[YOUR INSTRUCTIONS]
Resume the Scan Tailor forum thread below, starting right after its final sentence.

[QUOTED TEXT]
§ §
Daniel Reetz, the founder of the DIY Book Scanner community, has recently started making videos of prototyping and shop tips. If you are tinkering with a book scanner (or any other project) in your home shop, these tips will come in handy. https://www.youtube.com/channel/UCn0gq8 ... g_8K1nfInQ

Scan Tailor

Scan Tailor specific announcements, releases, workflows, tips, etc. NO FEATURE REQUESTS IN THIS FORUM, please.
Tulon
Posts: 687
Joined: 03 Oct 2009, 06:13
Number of books owned: 0
Location: London, UK
Contact:

Re: Scan Tailor

Post by Tulon » 07 Apr 2010, 14:18

spamsickle wrote:Could someone post some "upstream" numbers for these wonders?
Here you go:
DJVU 319 pages, 600 DPI - 2.95 MB
PDF 318 pages, DPI unknown - 6.28 MB

I haven't actually downloaded those, but I was one click away.
Scan Tailor experimental doesn't output 96 DPI images. It's just what your software shows when DPI information is missing. Usually what you get is input DPI times the resolution enhancement factor.
§ §
[DATA SEGMENT]
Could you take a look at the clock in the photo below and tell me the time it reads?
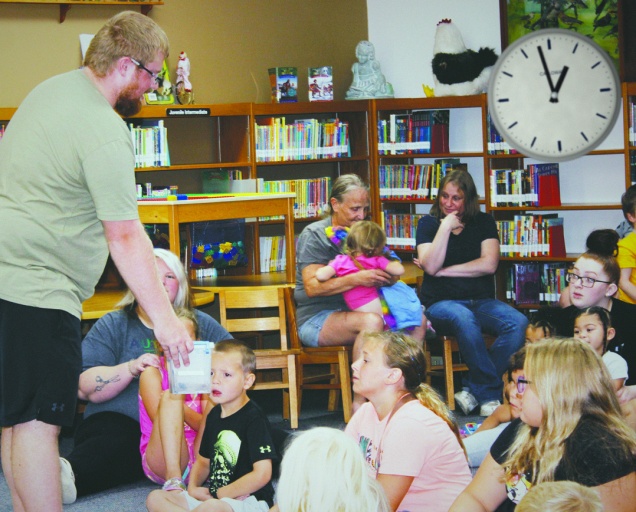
§ §
[OUTPUT BELOW]
spamsickle
Posts: 596
Joined: 06 Jun 2009, 23:57

Re: Scan Tailor

Post by spamsickle » 07 Apr 2010, 22:28

Sorry, I wasn't clear. By "upstream" I mean the sizes of the JPGs and TIFFs that went into building the PDFs or DJVUs.

I can accept that other people are getting these incredibly small files, I'm just trying to figure out what they're doing differently. I understood your description of DJVU encoding, and how it can make smaller files. The examples you just gave had the PDF file about twice as large as the DJVU file for a similar page count, but as I say, my own PDF for that page count would likely be 15-20 times the 6 MB you report that somebody got. I'll try making a DJVU one of these days, I promise, but other people are getting PDF sizes that I don't even get from ScanSnap.

Apparently, I'm doing something terribly, terribly wrong. While I don't mind the huge files per se (I'm not doing this for download, I'm doing it to cut down on storage space), I'd prefer to understand what everybody else is doing that I should probably be doing myself.

phaedrus
Posts: 56
Joined: 04 Mar 2014, 00:52

Re: Scan Tailor

Post by phaedrus » 08 Apr 2010, 07:38

Spamsickle: In my text-only example the TIFF output file sizes are typically 80-100k, the camera in use was a 5mp Canon, ST images in set to 300dpi, out set to 600dpi and approx page size of the book was A5 with reasonable line spacing (ie. it wasn't tight).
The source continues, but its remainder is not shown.